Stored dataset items
________________________________________

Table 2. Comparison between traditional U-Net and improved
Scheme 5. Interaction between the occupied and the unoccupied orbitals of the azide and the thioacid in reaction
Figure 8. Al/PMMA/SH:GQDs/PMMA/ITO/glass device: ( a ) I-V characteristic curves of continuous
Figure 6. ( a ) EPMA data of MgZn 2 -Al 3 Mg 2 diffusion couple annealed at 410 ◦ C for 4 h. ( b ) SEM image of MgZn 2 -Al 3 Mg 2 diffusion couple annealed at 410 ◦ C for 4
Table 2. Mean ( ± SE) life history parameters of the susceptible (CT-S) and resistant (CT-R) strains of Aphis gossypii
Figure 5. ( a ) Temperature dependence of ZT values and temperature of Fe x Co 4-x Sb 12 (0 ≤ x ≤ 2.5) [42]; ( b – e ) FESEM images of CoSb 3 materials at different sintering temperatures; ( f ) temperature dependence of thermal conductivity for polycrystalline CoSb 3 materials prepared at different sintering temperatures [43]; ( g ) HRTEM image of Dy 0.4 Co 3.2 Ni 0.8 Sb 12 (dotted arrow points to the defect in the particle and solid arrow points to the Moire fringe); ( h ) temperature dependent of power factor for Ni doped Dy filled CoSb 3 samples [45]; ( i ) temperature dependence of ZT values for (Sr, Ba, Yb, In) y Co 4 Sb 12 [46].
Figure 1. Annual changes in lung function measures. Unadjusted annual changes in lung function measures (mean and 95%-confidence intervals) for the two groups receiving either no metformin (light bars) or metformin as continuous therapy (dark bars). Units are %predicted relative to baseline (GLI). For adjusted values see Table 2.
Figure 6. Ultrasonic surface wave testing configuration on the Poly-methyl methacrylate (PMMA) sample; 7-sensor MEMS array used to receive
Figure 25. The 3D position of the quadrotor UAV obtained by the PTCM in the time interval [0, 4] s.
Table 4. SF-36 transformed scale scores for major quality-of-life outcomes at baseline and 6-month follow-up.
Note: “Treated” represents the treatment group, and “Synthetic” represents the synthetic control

________________________________________

Lines with the word "between" in them should be copied from the preceding records.

Exercise output:
Table 2. Comparison between traditional U-Net and improved
Scheme 5. Interaction between the occupied and the unoccupied orbitals of the azide and the thioacid in reaction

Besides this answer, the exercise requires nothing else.